Brakanjan wrote: n = bits_of_data > 8 ? 8 : bits_of_data; /**/ First, we test if the value of bits_of_data is greater than 8 (bits_of_data > 8 ?). If yes, we store 8 into n, if no, we store the value of bits_of_data into n. These is another syntax for this: if (bits_of_data>8) n = 8; else n = bits_of_data; Brakanjan wrote: (*(unsigned char *)data) |= (1 << i); /**/ A little bit trickier to understand... (unsigned char*)data means we cast the void pointer data into a pointer to unsigned char. >(*(unsigned char*)data) means we acces to the value that is pointed by data. (1 << i) is a bit shifting (so we put the i bit at 1 and the other are left to 0). So, with the | operator means that you leave all the bits inside your pointer the same but put the bit i to 1... Hum, hope this is clear enough because it's not easy to explain :~ Brakanjan wrote: data = ((unsigned char *)data) + 1; /**/ Means that you increment the data pointer -> so you go to the next value pointed by data.

benjymous

Ok, there are a few things that may be confusing to a new C programmer The ? notation can be incredibly baffling if you've never seen it before - it's basically a kind of condensed if-else statement e.g.

if( n == 0 )
{
x = 42;
}
else
{
x = 0;
}

could be written as

x = (n==0) ? 42 : 0;

(but it's pretty awful to have to read later, so this syntax tends not to get used very much in practice!) << and >> are "shift" operators - they perform a binary shift on a number:

1 << 8

would be the binary number 100000000 (or the decimal number 256) A line like ((unsigned char*)data) is called a Cast - it's basically telling the compiler to treat the variable data as if it was of type unsigned char* Any good C programming book should have more details on these -- Help me! I'm turning into a grapefruit! Phoenix Paint - back from DPaint's ashes!

Henry miller

The line: { // <-- Colored with red by Instant Match Makes me suspect that this was autogenerated by some other program. I have no idea what that could be. (though it might be one of your comments and I misunderstood it) In general machine generated source code is difficult to understand. The things confusing you are rarely used C abilities. Look them up in a book, you may need them latter, but don't worry about understanding exactly what they are doing until you are more advanced.

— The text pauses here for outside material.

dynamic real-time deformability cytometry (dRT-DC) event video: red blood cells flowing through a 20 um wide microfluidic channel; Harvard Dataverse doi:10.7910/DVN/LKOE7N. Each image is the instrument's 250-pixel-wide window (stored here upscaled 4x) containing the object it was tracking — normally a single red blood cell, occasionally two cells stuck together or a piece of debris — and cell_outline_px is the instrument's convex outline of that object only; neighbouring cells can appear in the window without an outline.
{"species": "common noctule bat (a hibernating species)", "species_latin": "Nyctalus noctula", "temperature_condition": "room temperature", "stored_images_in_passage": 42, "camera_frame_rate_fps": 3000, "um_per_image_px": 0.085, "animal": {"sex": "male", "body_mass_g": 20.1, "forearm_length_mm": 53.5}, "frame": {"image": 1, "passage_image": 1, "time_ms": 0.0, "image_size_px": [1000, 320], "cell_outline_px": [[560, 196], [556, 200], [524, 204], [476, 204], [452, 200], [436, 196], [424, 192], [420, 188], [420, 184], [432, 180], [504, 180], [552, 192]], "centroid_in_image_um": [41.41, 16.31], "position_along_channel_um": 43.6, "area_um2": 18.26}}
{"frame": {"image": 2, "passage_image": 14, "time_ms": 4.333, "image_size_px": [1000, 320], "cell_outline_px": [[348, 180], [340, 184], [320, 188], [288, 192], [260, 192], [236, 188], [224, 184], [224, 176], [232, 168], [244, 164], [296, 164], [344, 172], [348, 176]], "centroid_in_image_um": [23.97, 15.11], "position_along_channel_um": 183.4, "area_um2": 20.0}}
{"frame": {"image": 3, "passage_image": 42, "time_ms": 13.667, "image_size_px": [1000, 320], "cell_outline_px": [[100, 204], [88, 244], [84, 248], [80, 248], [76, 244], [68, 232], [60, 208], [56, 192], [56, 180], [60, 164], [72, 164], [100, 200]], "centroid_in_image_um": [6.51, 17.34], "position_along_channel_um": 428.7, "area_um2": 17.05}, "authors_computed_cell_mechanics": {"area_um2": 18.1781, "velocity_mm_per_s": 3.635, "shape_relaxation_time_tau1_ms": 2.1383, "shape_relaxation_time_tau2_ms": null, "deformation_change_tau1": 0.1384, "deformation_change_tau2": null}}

You can program for a long time without needing any of these tricky parts. I'm assuming that you are just reading this code. If you picked it because there is a reason you want to change it, then go slow. This is some tricky stuff. n = bits_of_data > 8 ? 8 : bits_of_data; You are setting n to something. Others have explained exactly what just fine. The important thing to remember when you see the "? :" operator is that n is important, not the if statement to decide what to set it too. Many programers live their entire life without using "? :", but experts know that used correctly it can make your code more readable. if else should be used far more often.

Brakanjan

benjymous wrote: it's basically telling the compiler to treat the variable data as if it was of type unsigned char* where would that be used? Any place where I can read more about it? Tx for the help guys

Brakanjan

I came across the code while searching for a nice hex viewer/editor, so I have no idea who/what wrote it. One more thing: I see the variables accepted by the procedure is unsigned char *bit_stream and unsigned long & bit_offset, which if I remember correctly * refers to the the address and & to the value, or how should that be interpreted? how do you know which to use? tx for the help

Cedric Moonen

No in fact the * is the indirection operator. It is used to access the value pointed by a pointer. So, when you declare a pointer (int* pTest for example), it must be read like that: "the value pointed by pTest is an integer". So, it means that pTest is a pointer. The & represent the adress of something (can be a value, a char, or even a pointer...). So, when you write int Value = 0;, &Value represent the adress of your integer... So applying this in your case in the function, when you write unsigned char* bit_stream means that you are passing not the value but the pointer to an unsigned char. For your second argument, this is a little bit different: when you use the & for one of your parameter of your function, that means that this parameter is passed by reference and not by value. In other word that means implicitely that the adress of your variable is passed to the function and so, if you modify the content of it, it will be visible outside of your func (the function doesn't make a copy of the value but work directly on it). In general you use the pointer (*) when you need to pass an array, and you use the (&) when you need to get a value from your function (but without returning it with return...). Hope this is a little bit clearer

Brakanjan

yes, I think I've got it. A pointer is used when the value of an array will (probably) be changed in the procedure, and a & is used if only a value is needed. tx indeed.

Cedric Moonen

Brakanjan wrote: A pointer is used when the value of an array will (probably) be changed in the procedure Not really, it can be used also just to pass an array (even when you don't need to modify things in it). You can just pass an array by supplying the adress of its first element... And an array contains more than one value (by definition ;) ). But in essence this is it ;)